Collected data:
*****
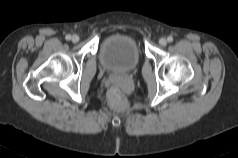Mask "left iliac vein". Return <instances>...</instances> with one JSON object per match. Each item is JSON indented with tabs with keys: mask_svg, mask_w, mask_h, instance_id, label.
<instances>
[{
	"mask_svg": "<svg viewBox=\"0 0 238 158\" xmlns=\"http://www.w3.org/2000/svg\"><path fill=\"white\" fill-rule=\"evenodd\" d=\"M159 44H160L161 46H166V45H167V40H166L165 38H160Z\"/></svg>",
	"mask_w": 238,
	"mask_h": 158,
	"instance_id": "obj_1",
	"label": "left iliac vein"
}]
</instances>
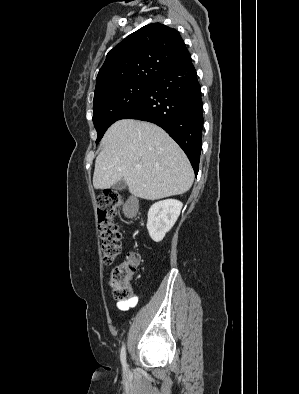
*****
# [SET EXERCISE]
Rewrite the rows above, replacing "tabs" with "spaces" and keeping everything else the same. Leave out the pictures.

# [WRITTEN SOLUTION]
Mask "left iliac vein". Return <instances>...</instances> with one JSON object per match. Each item is JSON indented with spaces with keys: mask_svg, mask_w, mask_h, instance_id, label.
<instances>
[{
	"mask_svg": "<svg viewBox=\"0 0 238 158\" xmlns=\"http://www.w3.org/2000/svg\"><path fill=\"white\" fill-rule=\"evenodd\" d=\"M159 44H160L161 46H166V45H167V40H166L165 38H160Z\"/></svg>",
	"mask_w": 238,
	"mask_h": 158,
	"instance_id": "obj_1",
	"label": "left iliac vein"
}]
</instances>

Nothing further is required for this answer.